11.26am update: Farage concerned with form of UK’s departure from EU

Brexit Party leader Nigel Farage has vowed to be “not too far away from the action” after Boris Johnson led the Conservatives to victory at the polls.

The Tories will hold an 80-seat majority when Parliament resumes and Mr Johnson said his party’s MPs have an “overwhelming mandate… to get Brexit done and we will honour that mandate by 31 January”.

But Mr Farage, whose party contested 275 seats and took 2% of votes but won no seats, wrote in The Daily Telegraph that pressure would have to be reapplied if Mr Johnson does not live up to his promise of getting Brexit done.

He added he was now concerned with the form of Britain’s departure from the bloc, rather than whether Brexit would take place at all.

He wrote: “The truth is that the threat from the Brexit Party, together with the influence of the European Research Group in parliament, has disappeared for the time being.

“Questions over the future shape of Brexit and Britain’s place in the world are now entirely in the hands of Johnson.

“With half of his Cabinet having voted Remain, and substantial global pressures on him, it will be tempting for him to pursue the easy option of a soft Brexit.”

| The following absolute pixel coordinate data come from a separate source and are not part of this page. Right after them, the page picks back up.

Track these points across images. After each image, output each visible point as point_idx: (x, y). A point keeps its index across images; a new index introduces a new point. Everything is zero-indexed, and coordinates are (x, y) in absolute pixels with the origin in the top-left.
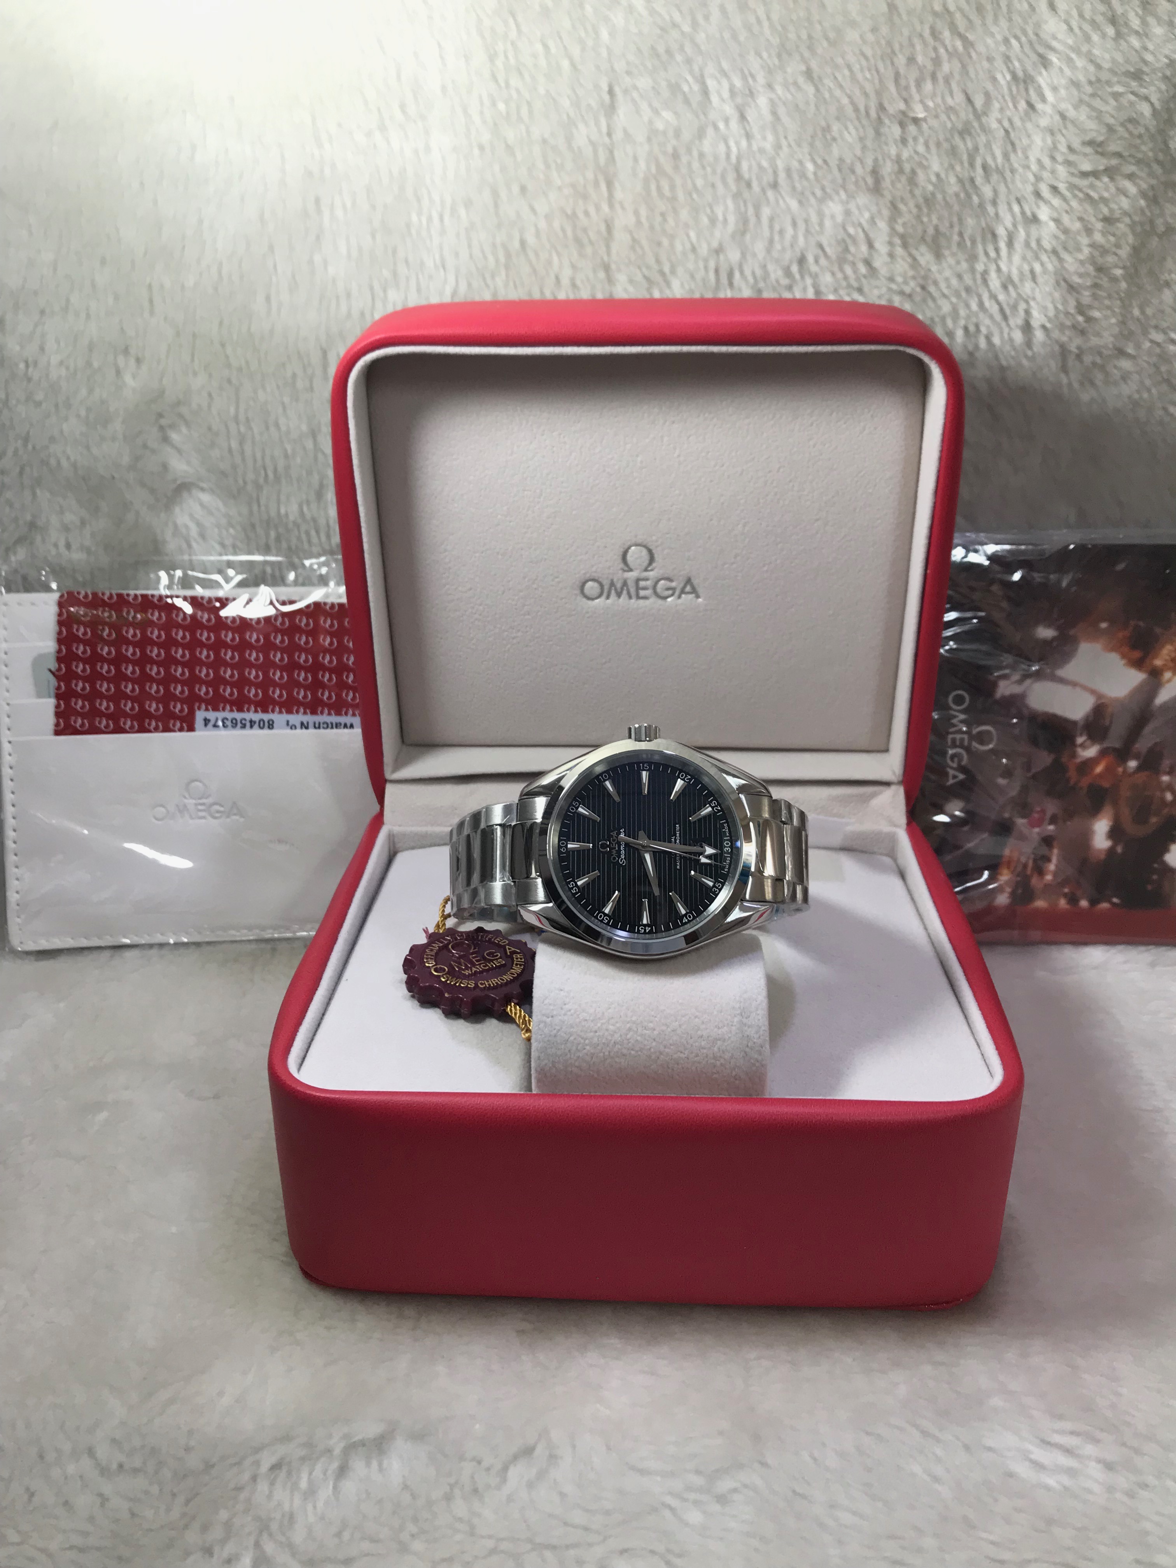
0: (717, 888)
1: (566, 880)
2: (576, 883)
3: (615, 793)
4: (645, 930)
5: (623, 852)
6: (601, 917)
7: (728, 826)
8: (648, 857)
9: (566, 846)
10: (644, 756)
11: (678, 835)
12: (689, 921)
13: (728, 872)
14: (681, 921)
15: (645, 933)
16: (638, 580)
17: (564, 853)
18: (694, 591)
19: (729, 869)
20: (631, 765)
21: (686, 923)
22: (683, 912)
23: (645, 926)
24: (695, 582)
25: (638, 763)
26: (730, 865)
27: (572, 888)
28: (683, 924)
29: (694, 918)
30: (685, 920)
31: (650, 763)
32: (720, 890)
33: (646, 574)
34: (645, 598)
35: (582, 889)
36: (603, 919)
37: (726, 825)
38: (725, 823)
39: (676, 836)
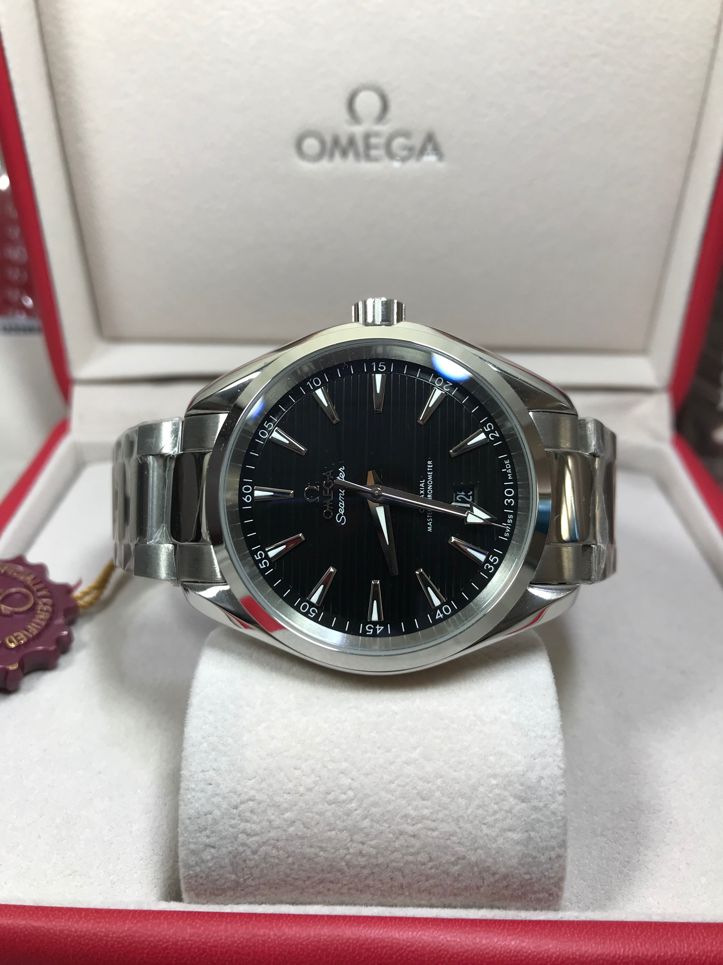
0: (491, 564)
1: (250, 549)
2: (266, 553)
3: (333, 409)
4: (375, 630)
5: (342, 504)
6: (305, 607)
7: (511, 463)
8: (381, 512)
9: (252, 494)
10: (380, 350)
11: (430, 477)
12: (446, 617)
13: (510, 538)
14: (433, 617)
15: (374, 635)
16: (367, 136)
17: (248, 505)
18: (437, 151)
19: (511, 533)
20: (358, 364)
21: (440, 620)
22: (437, 602)
23: (375, 623)
24: (440, 138)
25: (369, 362)
26: (513, 527)
27: (260, 561)
28: (437, 622)
29: (454, 612)
30: (439, 615)
31: (388, 362)
32: (497, 567)
33: (378, 128)
34: (376, 159)
35: (275, 561)
36: (308, 612)
37: (507, 462)
38: (505, 458)
39: (427, 480)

11.01am update: Lord Heseltine glumly forced to admit he’s failed to stop Brexit ‘We’ve lost, face up it’

Former Deputy Prime Minister Lord Michael Heseltine spoke to Sky News following the election, calling on Remainers to “face up” to the fact they had lost.

The Tory peer came under fire earlier in the campaign for his shocking plea to voters to back the Liberal Democrats in order to stop Boris Johnson’s Brexit.

However, with a “thumping” Conservative majority win, Lord Heseltine was forced to admit the public didn’t “listen to him”.

He told Sky: “You have to be modest about the role you play in life.

“They didn’t listen because they wanted to get out of the austerity and they saw Brexit as a route to do that.

“I think it’s much more complicated than that.

“We’ve lost, we have to face up to that, we’re going to leave Europe.”

10.29am update: How some EU leaders are ‘hoping Boris Johnson is not true to his word’ about Brexit

The Prime Minister, who has just won a landslide general election, has promised the country to “get Brexit done” by January 31.

By this he means pass his Withdrawal Agreement through the House of Commons – but if and when it is passed, a transition period will start, during which he must negotiate the future trading relationship between the UK and the EU.

This is likely to present numerous obstacles and plenty of uncertainty about the UK’s future.

His current timetable for this would have negotiations concluded and the UK to be completely severed from the EU by December 2020.

However, 11 months is considered a very short time for such a complex negotiations and some EU leaders hoping he will be willing to bend on this commitment.

Anand Menon, the director of The UK in a Changing Europe, told Express.co.uk: “I think some EU states are probably hoping that Boris Johnson isn’t true to his word and actually extends the transition as well because that suits them.

“This is partly because they’re still getting money and partly because they get longer without any disruption to trade.”